WHAT IS BEING ASKED:
Rewrite the lines below with "the clock shown here" changed to "the watch pictured here" and everything else unchanged, omitting the pictures.
** begin RECORD LIST **
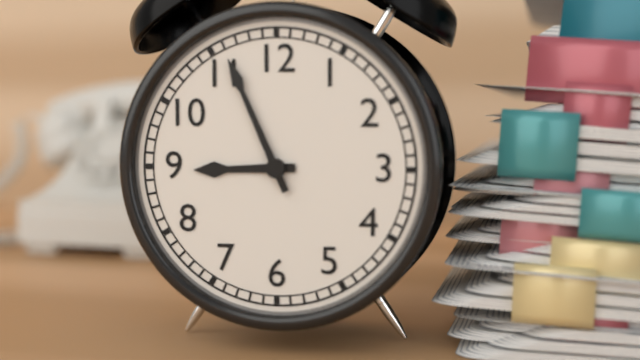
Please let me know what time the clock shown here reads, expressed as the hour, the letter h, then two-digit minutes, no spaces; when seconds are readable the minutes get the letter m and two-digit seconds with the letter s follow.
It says 8h56
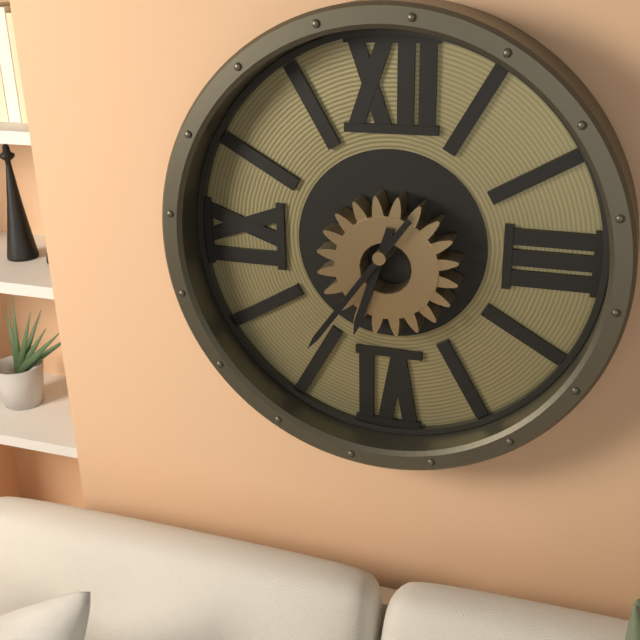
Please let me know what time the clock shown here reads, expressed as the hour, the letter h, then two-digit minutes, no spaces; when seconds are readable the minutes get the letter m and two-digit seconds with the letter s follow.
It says 6h36
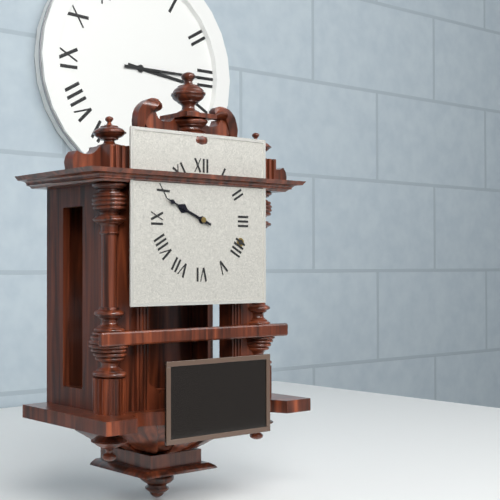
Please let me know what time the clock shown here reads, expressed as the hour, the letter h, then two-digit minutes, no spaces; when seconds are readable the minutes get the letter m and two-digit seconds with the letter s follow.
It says 9h49
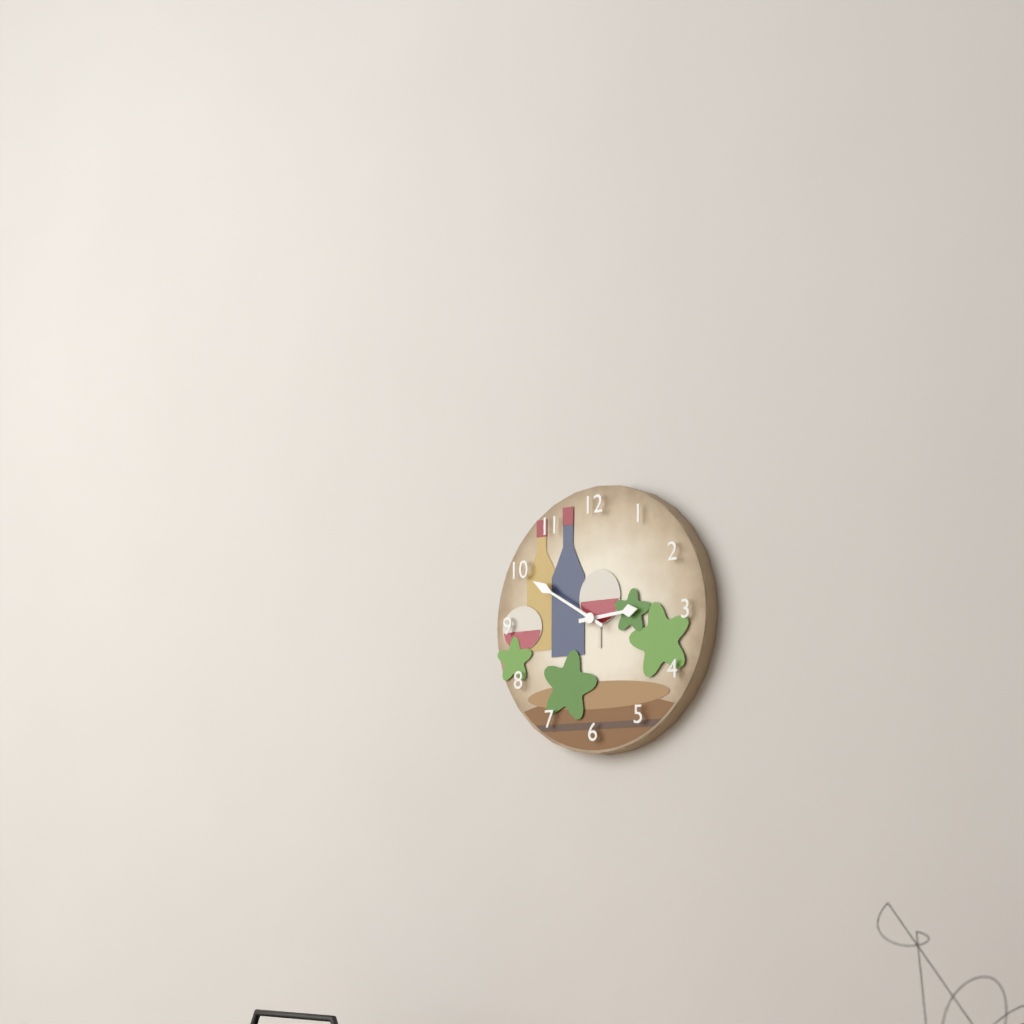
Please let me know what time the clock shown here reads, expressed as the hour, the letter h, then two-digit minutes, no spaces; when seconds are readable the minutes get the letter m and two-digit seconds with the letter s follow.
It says 2h50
** end RECORD LIST **
FINISHED EXERCISE:
Please let me know what time the watch pictured here reads, expressed as the hour, the letter h, then two-digit minutes, no spaces; when seconds are readable the minutes get the letter m and two-digit seconds with the letter s follow.
It says 8h56
Please let me know what time the watch pictured here reads, expressed as the hour, the letter h, then two-digit minutes, no spaces; when seconds are readable the minutes get the letter m and two-digit seconds with the letter s follow.
It says 6h36
Please let me know what time the watch pictured here reads, expressed as the hour, the letter h, then two-digit minutes, no spaces; when seconds are readable the minutes get the letter m and two-digit seconds with the letter s follow.
It says 9h49
Please let me know what time the watch pictured here reads, expressed as the hour, the letter h, then two-digit minutes, no spaces; when seconds are readable the minutes get the letter m and two-digit seconds with the letter s follow.
It says 2h50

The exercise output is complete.